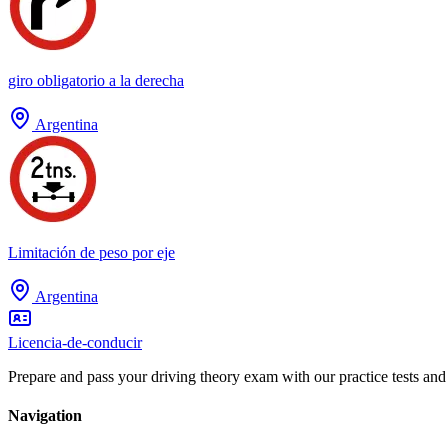
giro obligatorio a la derecha
Argentina
Limitación de peso por eje
Argentina
Licencia-de-conducir
Prepare and pass your driving theory exam with our practice tests and
Navigation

-- Task prompt --
Reproduce the listing above line for line, word for word, but leave out the pictures.

-- Solution for this problem --
giro obligatorio a la derecha
Argentina
Limitación de peso por eje
Argentina
Licencia-de-conducir
Prepare and pass your driving theory exam with our practice tests and
Navigation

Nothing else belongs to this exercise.